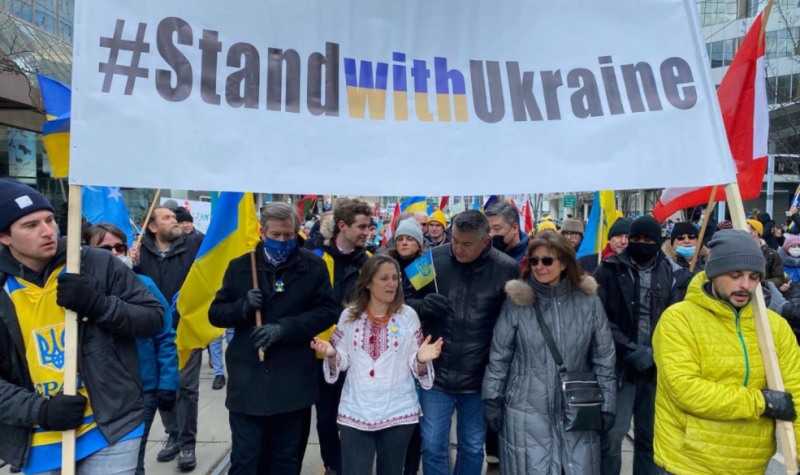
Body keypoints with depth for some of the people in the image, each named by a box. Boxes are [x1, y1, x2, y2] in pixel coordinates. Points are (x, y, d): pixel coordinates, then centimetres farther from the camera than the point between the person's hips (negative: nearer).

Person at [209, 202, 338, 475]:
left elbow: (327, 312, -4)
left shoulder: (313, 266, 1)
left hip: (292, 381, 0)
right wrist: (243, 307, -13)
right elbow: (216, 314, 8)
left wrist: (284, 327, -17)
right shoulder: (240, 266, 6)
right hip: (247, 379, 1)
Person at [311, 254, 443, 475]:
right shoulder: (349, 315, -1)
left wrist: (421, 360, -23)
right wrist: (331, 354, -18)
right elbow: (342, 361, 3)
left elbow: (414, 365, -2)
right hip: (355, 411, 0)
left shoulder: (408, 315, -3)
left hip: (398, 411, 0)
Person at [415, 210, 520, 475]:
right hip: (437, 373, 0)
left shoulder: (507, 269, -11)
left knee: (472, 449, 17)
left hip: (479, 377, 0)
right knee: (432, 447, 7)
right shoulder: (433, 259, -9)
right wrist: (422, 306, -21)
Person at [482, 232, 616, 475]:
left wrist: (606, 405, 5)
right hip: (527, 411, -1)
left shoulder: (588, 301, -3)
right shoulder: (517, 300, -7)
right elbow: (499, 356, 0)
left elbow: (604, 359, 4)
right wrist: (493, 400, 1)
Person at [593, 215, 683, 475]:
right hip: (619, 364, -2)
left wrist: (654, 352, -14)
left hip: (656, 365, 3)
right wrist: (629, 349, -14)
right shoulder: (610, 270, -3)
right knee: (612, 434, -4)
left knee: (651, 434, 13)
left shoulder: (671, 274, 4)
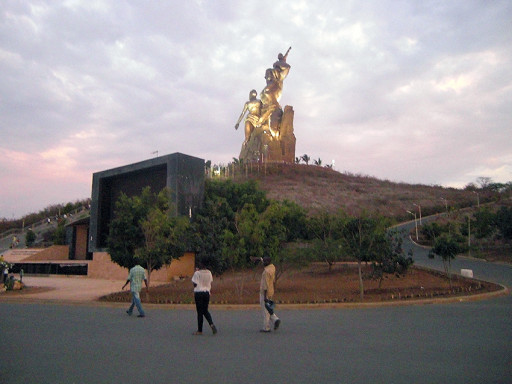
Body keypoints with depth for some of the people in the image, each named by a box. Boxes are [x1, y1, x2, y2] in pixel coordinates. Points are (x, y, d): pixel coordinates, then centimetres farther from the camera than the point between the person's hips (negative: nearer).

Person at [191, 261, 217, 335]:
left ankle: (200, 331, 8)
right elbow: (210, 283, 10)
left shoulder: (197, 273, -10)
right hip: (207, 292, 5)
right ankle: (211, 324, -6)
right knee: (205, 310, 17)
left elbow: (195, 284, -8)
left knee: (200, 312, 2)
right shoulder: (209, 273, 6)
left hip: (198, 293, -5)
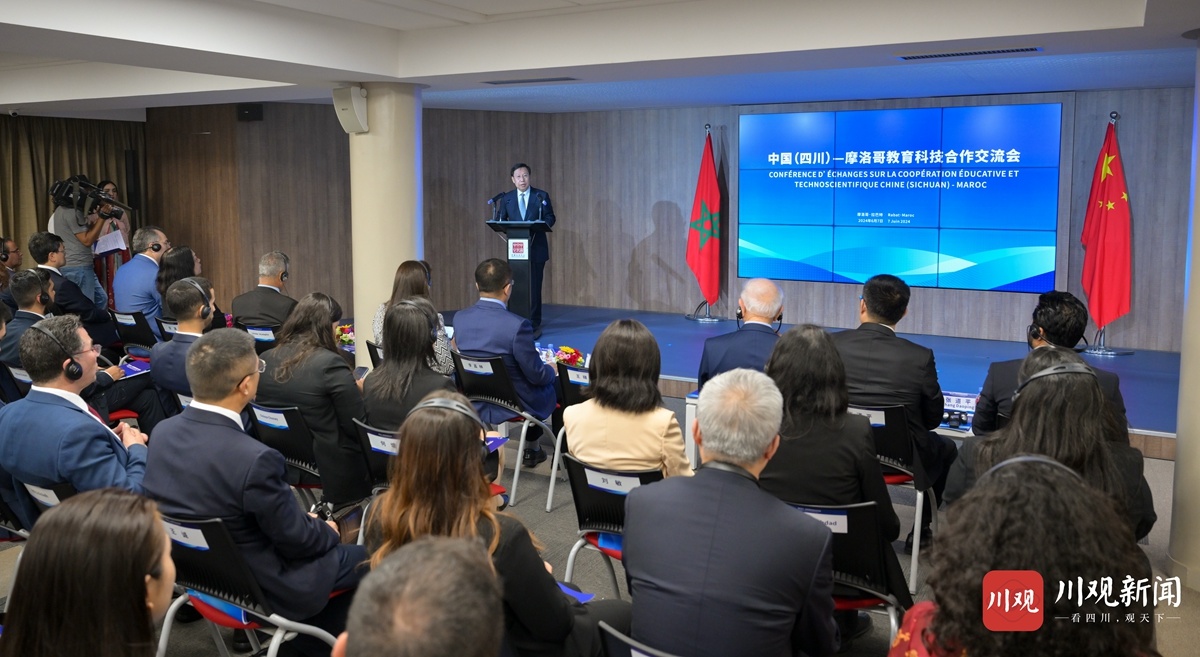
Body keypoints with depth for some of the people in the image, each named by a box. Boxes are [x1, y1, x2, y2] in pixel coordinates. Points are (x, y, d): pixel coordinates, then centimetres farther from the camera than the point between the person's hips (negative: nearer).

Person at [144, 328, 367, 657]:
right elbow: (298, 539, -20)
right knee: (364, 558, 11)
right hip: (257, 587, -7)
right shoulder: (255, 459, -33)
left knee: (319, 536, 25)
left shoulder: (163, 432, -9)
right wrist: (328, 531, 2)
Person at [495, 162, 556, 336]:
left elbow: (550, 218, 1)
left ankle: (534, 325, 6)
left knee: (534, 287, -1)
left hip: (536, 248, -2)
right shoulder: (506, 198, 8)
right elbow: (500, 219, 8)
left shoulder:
+-------+
Locate the lines above that hold the word "elbow". Show every one of them.

left elbow: (327, 312, -4)
right elbow: (216, 314, 8)
right elbow: (342, 361, 3)
left elbow: (414, 365, -2)
right elbow: (499, 356, 0)
left elbow: (604, 359, 4)
right elbow: (210, 283, 10)
left elbow: (195, 284, -8)
right elbow: (298, 539, -20)
left elbow: (550, 218, 1)
right elbow: (500, 219, 8)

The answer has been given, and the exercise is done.